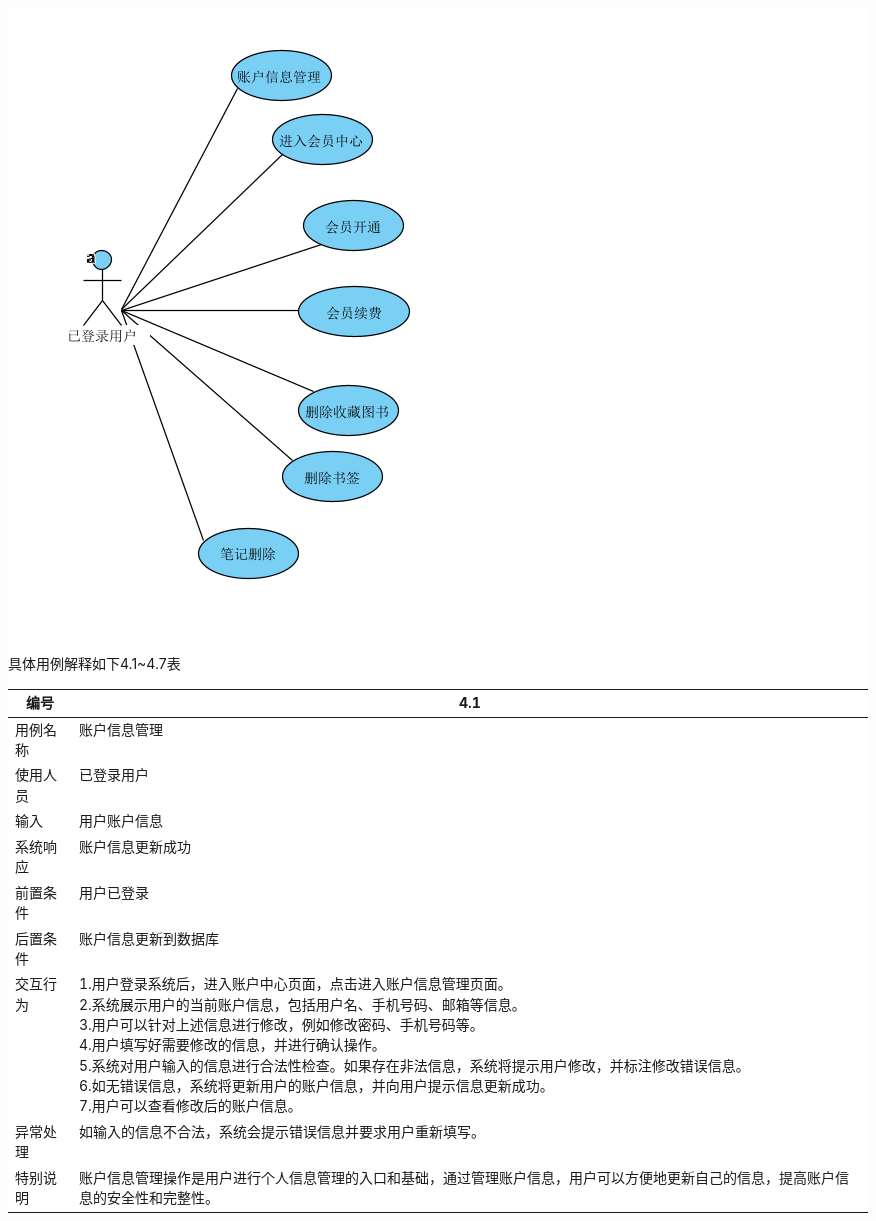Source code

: ![账户子系统](./image/case4.png)

具体用例解释如下4.1~4.7表

| 编号     | 4.1                                                          |
| -------- | ------------------------------------------------------------ |
| 用例名称 | 账户信息管理                                                 |
| 使用人员 | 已登录用户                                                   |
| 输入     | 用户账户信息                                                 |
| 系统响应 | 账户信息更新成功                                             |
| 前置条件 | 用户已登录                                                   |
| 后置条件 | 账户信息更新到数据库                                         |
| 交互行为 | 1.用户登录系统后，进入账户中心页面，点击进入账户信息管理页面。<br />2.系统展示用户的当前账户信息，包括用户名、手机号码、邮箱等信息。<br />3.用户可以针对上述信息进行修改，例如修改密码、手机号码等。<br />4.用户填写好需要修改的信息，并进行确认操作。<br />5.系统对用户输入的信息进行合法性检查。如果存在非法信息，系统将提示用户修改，并标注修改错误信息。<br />6.如无错误信息，系统将更新用户的账户信息，并向用户提示信息更新成功。<br />7.用户可以查看修改后的账户信息。 |
| 异常处理 | 如输入的信息不合法，系统会提示错误信息并要求用户重新填写。   |
| 特别说明 | 账户信息管理操作是用户进行个人信息管理的入口和基础，通过管理账户信息，用户可以方便地更新自己的信息，提高账户信息的安全性和完整性。 |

**EXERCISE GOAL**
Edit the items from their start through the line containing "具体用例解释如下4.1~4.7表" so that "账户子系统" reads "账户模块", with nothing else changed. Leave the pictures out of your answer.

**TASK OUTPUT**
Source code

: ![账户模块](./image/case4.png)

具体用例解释如下4.1~4.7表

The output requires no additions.